Higher risk of mortality, major adverse cardiovascular events can persist for five years
TUESDAY, Feb. 9, 2016 (HealthDay News) — Sepsis survivors have a substantially increased risk of all-cause mortality and major adverse cardiovascular events after discharge, according to a study published online Jan. 25 in the American Journal of Respiratory and Critical Care Medicine.
Shuo-Ming Ou, M.D., from the Taipei Veterans General Hospital in Taiwan, and colleagues analyzed data from a nationwide population database to identify patients with sepsis from 2000 to 2002. Sepsis survivors were propensity-matched (1-to-1) to control subjects from the general population and control subjects who were hospitalized for a nonsepsis diagnosis.
The researchers found that sepsis survivors had higher risks of all-cause mortality (hazard ratio [HR], 2.18), major adverse cardiovascular events (HR, 1.37), ischemic stroke (HR, 1.27), hemorrhagic stroke (HR, 1.36), myocardial infarction (HR, 1.22), heart failure (HR, 1.48), and sudden cardiac death or ventricular arrhythmia (HR, 1.65) compared with controls in the general population.
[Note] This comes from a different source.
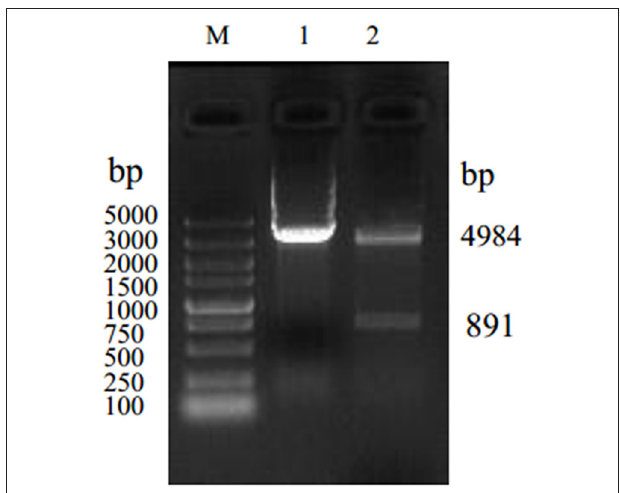
FIGURE 1 | Identification of the recombinant plasmid pGex-6p-1- Omp2 by restriction enzyme digestion with BamH I and Sal I. Lane M. DNA marker 5,000; lane 1: product of plasmid pGex-6p-1; lane 2: recombinant plasmid pGex-6p-1- Omp2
Similar results, although with slightly lower risks, were seen when sepsis survivors were compared with nonsepsis hospitalized controls.
“These data indicate that sepsis survivors had substantially increased risks of subsequent all-cause mortality and major adverse cardiovascular events at one year after discharge, which persisted for up to five years after discharge,” the authors write.